April 23, 1998
NOTE: The Chief Judge’s rules concerning political activities of nonjudicial court employees now appear at 22 NYCRR 50.5. For guidance on Part 50 (formerly Part 25), court personnel may consult the Office of Court Administration’s Nonjudicial Ethics Helpline (888-283-8442).
Digest: A Court Attorney-Referee may not serve as a delegate to a judicial nominating convention.
Rules: 22 NYCRR 100.5(A)(1)(c),(g); 100.6(A); Opinions: 96-97(Vol. XIV); 96-73/96-80(Vol. XIV); 95-119(Vol. XIII); 94-44(Vol. XII); 88-44(Vol. II).
A Court Attorney who is the president of an association of Court Attorneys presents the following inquiry concerning Court Attorney-Referees:
Several of our Court Attorney-Referees have asked whether they can be delegates to the annual Judicial Nominating Conventions for Supreme Court Justices. This question arises with respect to §25.39(a) of the Rules of the Chief Judge, which by its language specifically permits UCS employees to do so.
On their behalf, I ask if it is proper for them to serve as such delegates.
In the opinion of the Committee it is not proper for Court Attorney-Referees to serve as delegates to the annual Judicial Nominating Convention for Supreme Court justices. That answer is derived directly from our Opinion 95-119(Vol. XIII), where the Committee addressed a related question concerning political activities of Special Referees. The Committee stated:
The inquirer is a full-time employee of the Unified Court System whose actual job title is "Court Attorney-Referee". This, in fact, is the usual situation with persons who are called Special Referees. The Title Standard promulgated for that position by the Office of Court Administration makes it clear that such persons may be exercising a quasi-judicial function in that they are authorized to conduct hearings, take testimony and issue findings of facts and confidential opinions. Accordingly, the Committee is of the opinion that Special Referees are persons who exercise quasi-judicial duties in the Unified Court System. It therefore follows that the inquirer is bound by the proscription against partisan political authority set forth in section 100.7 of the Rules Governing Judicial Conduct, and thus may not serve on the Committee to re-elect a candidate for public office.

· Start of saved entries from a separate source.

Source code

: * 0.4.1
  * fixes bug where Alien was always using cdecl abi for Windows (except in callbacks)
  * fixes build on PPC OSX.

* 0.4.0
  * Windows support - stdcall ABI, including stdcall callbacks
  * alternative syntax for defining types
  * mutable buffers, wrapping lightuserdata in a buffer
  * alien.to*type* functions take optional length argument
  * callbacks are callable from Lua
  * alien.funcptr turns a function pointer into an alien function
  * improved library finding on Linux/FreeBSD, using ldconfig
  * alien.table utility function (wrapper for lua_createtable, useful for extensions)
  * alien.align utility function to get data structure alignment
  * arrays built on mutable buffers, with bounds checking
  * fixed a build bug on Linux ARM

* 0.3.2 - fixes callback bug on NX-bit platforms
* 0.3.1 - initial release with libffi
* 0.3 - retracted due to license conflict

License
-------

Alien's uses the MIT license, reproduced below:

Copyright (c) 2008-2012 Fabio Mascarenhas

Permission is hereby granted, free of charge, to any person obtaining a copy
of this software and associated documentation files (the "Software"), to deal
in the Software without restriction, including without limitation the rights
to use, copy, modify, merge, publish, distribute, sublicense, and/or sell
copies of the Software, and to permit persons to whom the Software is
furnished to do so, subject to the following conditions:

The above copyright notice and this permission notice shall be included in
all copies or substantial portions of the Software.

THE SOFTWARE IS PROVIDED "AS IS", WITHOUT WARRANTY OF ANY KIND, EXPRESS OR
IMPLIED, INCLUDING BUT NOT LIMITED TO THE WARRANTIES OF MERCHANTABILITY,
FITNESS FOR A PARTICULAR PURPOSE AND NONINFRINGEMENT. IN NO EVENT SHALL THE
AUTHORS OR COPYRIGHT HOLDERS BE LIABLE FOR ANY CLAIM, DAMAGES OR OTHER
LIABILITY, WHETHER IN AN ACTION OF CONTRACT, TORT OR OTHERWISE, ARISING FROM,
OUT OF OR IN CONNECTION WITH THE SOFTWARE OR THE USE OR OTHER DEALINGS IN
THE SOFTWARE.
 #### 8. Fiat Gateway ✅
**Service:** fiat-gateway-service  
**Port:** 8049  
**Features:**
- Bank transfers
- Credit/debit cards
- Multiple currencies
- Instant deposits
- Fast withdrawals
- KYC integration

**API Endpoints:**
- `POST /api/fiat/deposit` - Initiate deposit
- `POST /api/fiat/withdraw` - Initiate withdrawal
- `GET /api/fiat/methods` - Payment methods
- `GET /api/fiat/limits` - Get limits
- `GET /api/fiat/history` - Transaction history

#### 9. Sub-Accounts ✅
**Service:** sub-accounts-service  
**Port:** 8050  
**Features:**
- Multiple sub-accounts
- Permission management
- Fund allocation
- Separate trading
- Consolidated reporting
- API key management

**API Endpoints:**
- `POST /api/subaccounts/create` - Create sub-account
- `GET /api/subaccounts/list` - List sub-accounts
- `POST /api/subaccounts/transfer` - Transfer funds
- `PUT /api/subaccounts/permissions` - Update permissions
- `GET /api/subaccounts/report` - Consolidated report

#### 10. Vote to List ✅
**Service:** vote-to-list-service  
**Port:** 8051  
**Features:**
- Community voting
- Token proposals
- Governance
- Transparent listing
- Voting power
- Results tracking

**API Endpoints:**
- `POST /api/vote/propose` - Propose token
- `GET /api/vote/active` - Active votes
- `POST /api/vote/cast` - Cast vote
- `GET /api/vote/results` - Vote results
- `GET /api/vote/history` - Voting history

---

Section 100.6(A) of the Rules Governing Judicial Conduct requires that persons who perform judicial functions within the judicial system are bound by the Rules Governing Judicial Conduct, "in the performance of their judicial function and otherwise shall so far as practical and appropriate use such rules as guides to their conduct." Prior to the issuance of Opinion 95-119(Vol. XIII), the Committee had concluded that quasi-judicial officers such as Judicial Hearing Officers and Family Court Hearing Examiners are bound by the proscription against political activity now specified in section 100.5(A) of the Rules See e.g. Opinions 96-97(Vol. XIV); 94-44(Vol. XII); 88-44(Vol. II). Such limitations are not superseded or rendered nugatory by section 25.39(a) of the Rules of the Chief Judge.
A political party's Judicial Nominating Convention is a political gathering, and just as a judge is prohibited from attending, even as a spectator, a nominating convention for President of the United States (Opinion 96-73/96-80[Vol. XIV]), so, too, is a Court Attorney-Referee bound by the same restrictions pertaining to partisan political activity and attendance at political gatherings. Thus, in the Committee's opinion, a Court Attorney-Referee should not serve as a delegate to a political party's Judicial Nominating Convention.